There is a vectorized solution (thanks to User Andy) which uses the projection "globally", always assuming case 2 for each point-linesegment-pair. However, this returns the distance [1 1 1] for p1 ... p3 , where the desired distance would be [1.4142 1 1.4142]. Can this code be modified to these needs?

ptsx = [1 3 5];
ptsy= [1 1 1];

linesx = [2 4];
linesy = [0 0];

points = [ptsx;ptsy];
lines = [linesx;linesy];

% start of lines
l = [linesx(1:end-1);linesy(1:end-1)];
% vector perpendicular on line
v = [diff(linesy);-diff(linesx)];
% make unit vector
v = v ./ hypot (v(1,:),v(2,:));
v = repmat (v, 1, 1, size (points, 2));
% vector from points (in third dimension) to start of lines (second dimension)
r = bsxfun (@minus, permute (points, [1 3 2]), l);
d = abs (dot (v, r));
dist = squeeze (min (d, [], 2))

Mathematically speaking, the cases can be separated by looking at the length of the projection of vec(pi-x1) onto vec(x2-x1). If this length factor is < 0, then the point is "left" of the line segment, if it is between 0 and 1, perpendicular projection is possible, if it is > 1, then the point is "right" of the line segment.
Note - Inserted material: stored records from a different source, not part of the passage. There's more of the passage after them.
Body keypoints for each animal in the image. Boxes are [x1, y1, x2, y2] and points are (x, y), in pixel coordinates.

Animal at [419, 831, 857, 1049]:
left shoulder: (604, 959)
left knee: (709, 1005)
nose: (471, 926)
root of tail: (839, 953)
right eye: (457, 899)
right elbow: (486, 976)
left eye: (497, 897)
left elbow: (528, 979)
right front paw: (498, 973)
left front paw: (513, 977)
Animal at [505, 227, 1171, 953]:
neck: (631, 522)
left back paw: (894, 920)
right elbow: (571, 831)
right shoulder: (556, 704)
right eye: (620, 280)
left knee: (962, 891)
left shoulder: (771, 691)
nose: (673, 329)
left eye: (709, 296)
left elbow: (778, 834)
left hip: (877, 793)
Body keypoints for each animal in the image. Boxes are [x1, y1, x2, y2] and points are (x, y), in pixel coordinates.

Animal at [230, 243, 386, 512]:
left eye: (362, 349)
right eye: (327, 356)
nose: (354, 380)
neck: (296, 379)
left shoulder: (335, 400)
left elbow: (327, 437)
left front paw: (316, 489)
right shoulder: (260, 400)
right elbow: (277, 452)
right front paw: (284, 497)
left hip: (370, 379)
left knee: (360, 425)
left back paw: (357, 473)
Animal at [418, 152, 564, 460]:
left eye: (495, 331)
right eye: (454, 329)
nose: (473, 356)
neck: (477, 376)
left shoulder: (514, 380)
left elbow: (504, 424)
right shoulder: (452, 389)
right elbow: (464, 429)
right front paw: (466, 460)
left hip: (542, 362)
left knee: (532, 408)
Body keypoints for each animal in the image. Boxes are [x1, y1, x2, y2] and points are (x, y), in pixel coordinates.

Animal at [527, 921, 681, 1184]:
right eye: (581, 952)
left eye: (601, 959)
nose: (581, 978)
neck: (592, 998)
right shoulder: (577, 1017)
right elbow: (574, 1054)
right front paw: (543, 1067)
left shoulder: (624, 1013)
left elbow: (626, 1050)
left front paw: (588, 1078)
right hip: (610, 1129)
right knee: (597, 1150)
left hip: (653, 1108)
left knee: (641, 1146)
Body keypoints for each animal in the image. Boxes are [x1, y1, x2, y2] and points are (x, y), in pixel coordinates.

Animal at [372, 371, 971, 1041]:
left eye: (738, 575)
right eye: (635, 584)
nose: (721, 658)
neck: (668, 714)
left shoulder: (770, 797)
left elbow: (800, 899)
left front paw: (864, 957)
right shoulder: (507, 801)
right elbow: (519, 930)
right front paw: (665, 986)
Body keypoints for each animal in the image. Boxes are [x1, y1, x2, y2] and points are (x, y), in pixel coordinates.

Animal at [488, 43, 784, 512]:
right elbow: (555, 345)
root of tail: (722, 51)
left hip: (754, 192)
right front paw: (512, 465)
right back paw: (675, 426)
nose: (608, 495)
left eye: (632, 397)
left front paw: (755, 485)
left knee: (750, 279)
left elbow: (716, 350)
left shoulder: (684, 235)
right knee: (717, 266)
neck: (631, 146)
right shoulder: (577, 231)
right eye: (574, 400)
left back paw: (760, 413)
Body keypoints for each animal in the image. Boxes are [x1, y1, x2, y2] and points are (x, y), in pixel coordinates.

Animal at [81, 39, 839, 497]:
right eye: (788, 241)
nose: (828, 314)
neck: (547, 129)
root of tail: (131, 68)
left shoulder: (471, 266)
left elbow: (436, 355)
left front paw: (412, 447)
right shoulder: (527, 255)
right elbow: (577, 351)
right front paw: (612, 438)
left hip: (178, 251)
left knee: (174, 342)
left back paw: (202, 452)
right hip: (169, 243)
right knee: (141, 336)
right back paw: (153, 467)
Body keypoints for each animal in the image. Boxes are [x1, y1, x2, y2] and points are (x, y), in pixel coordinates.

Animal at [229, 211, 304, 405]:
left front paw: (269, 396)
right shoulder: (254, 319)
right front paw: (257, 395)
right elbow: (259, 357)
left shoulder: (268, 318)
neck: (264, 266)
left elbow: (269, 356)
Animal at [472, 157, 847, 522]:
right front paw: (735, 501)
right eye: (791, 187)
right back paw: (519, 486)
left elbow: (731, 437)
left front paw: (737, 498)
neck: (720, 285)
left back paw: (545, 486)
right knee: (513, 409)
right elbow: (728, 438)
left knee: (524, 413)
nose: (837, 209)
Edit 1: I will add a pseudocode to explain how this could be solved with a double for-loop, but since I have around 6000 samples and 10000 lines, the loop solution is not an option for me.

for each sample point pi
  for each linesegment Li
    a = vector from start of Li to end of Li
    b = vector from pi to start of Li
    relLength = dot(a,b)/norm(a)^2
    if relLength < 0: distance = euclidean distance from start of Li to pi
    if relLength > 1: distance = euclidean distance from end of Li to pi
    else: distance = perpendicular distance from pi to Li
  endfor 
endfor

Edit 2 / 2017-09-07: I managed to vectorize the first part of this algorithm. relLength now contains the relative length of the projection of each pi-startOfLi onto each line segment.

ptsx = [0.5 2 3 5.5 8 11];
ptsy= [1  2 -1.5 0.5 4 5];

linesx = [0 2 4 6 10 10 0 0];
linesy = [0 0 0 0  0  4 4 0];

points = [ptsx;ptsy];
lines = [linesx;linesy];

% Start of all lines
L1 = [linesx(1:end-1); linesy(1:end-1)];
% Vector of each line segment
a = [diff(linesx); diff(linesy)];
b = bsxfun(@minus, permute(points, [1 3 2]), L1);
aRep = repmat(a, 1, 1, length(b(1,1,:)));
relLength = dot(aRep,b)./norm(a, 'cols').^2